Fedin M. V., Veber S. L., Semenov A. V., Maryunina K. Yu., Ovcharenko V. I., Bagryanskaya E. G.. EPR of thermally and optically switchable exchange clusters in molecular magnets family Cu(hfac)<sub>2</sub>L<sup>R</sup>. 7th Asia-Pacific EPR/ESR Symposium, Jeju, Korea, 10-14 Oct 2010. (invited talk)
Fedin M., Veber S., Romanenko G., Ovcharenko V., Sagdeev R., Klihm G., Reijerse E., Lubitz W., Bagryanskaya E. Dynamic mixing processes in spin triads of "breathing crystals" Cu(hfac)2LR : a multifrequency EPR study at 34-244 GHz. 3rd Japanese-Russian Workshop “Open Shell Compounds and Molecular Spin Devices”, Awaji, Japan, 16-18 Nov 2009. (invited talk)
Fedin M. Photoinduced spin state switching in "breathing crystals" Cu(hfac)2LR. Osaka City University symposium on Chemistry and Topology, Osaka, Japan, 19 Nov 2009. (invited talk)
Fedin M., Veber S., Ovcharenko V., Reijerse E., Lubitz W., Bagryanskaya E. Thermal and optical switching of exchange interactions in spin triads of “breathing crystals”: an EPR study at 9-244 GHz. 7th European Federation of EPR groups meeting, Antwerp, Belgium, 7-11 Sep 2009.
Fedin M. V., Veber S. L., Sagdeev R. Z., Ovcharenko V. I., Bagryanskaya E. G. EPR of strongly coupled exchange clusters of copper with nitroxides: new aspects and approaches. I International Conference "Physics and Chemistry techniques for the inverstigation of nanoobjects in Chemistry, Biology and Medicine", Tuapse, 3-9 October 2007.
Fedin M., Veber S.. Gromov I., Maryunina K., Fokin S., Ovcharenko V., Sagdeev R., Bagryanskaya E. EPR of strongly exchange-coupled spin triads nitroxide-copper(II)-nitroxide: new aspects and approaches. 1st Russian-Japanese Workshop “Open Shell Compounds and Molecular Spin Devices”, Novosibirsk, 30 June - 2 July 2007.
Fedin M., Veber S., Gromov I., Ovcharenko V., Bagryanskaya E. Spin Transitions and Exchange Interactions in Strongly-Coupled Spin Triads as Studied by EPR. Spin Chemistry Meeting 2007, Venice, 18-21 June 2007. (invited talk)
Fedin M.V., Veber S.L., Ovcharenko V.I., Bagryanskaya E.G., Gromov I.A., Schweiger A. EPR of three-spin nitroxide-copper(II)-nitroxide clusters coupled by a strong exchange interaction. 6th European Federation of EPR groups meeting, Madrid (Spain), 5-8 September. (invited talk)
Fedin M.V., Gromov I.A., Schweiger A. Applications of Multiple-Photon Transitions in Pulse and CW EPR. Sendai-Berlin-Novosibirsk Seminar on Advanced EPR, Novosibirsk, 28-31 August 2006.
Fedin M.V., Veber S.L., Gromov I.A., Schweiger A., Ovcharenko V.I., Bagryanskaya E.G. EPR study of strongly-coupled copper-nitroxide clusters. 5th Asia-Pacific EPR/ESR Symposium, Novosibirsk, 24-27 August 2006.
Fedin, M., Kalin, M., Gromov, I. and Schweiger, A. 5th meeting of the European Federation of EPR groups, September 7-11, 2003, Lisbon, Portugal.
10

■ **WORK ORDER**:
Beginning with the very first line of the records above, please retype each line through the one that has "Fedin M. Photoinduced", and add nothing.

■ **RESPONSE TO THE EXERCISE**:
Fedin M. V., Veber S. L., Semenov A. V., Maryunina K. Yu., Ovcharenko V. I., Bagryanskaya E. G.. EPR of thermally and optically switchable exchange clusters in molecular magnets family Cu(hfac)<sub>2</sub>L<sup>R</sup>. 7th Asia-Pacific EPR/ESR Symposium, Jeju, Korea, 10-14 Oct 2010. (invited talk)
Fedin M., Veber S., Romanenko G., Ovcharenko V., Sagdeev R., Klihm G., Reijerse E., Lubitz W., Bagryanskaya E. Dynamic mixing processes in spin triads of "breathing crystals" Cu(hfac)2LR : a multifrequency EPR study at 34-244 GHz. 3rd Japanese-Russian Workshop “Open Shell Compounds and Molecular Spin Devices”, Awaji, Japan, 16-18 Nov 2009. (invited talk)
Fedin M. Photoinduced spin state switching in "breathing crystals" Cu(hfac)2LR. Osaka City University symposium on Chemistry and Topology, Osaka, Japan, 19 Nov 2009. (invited talk)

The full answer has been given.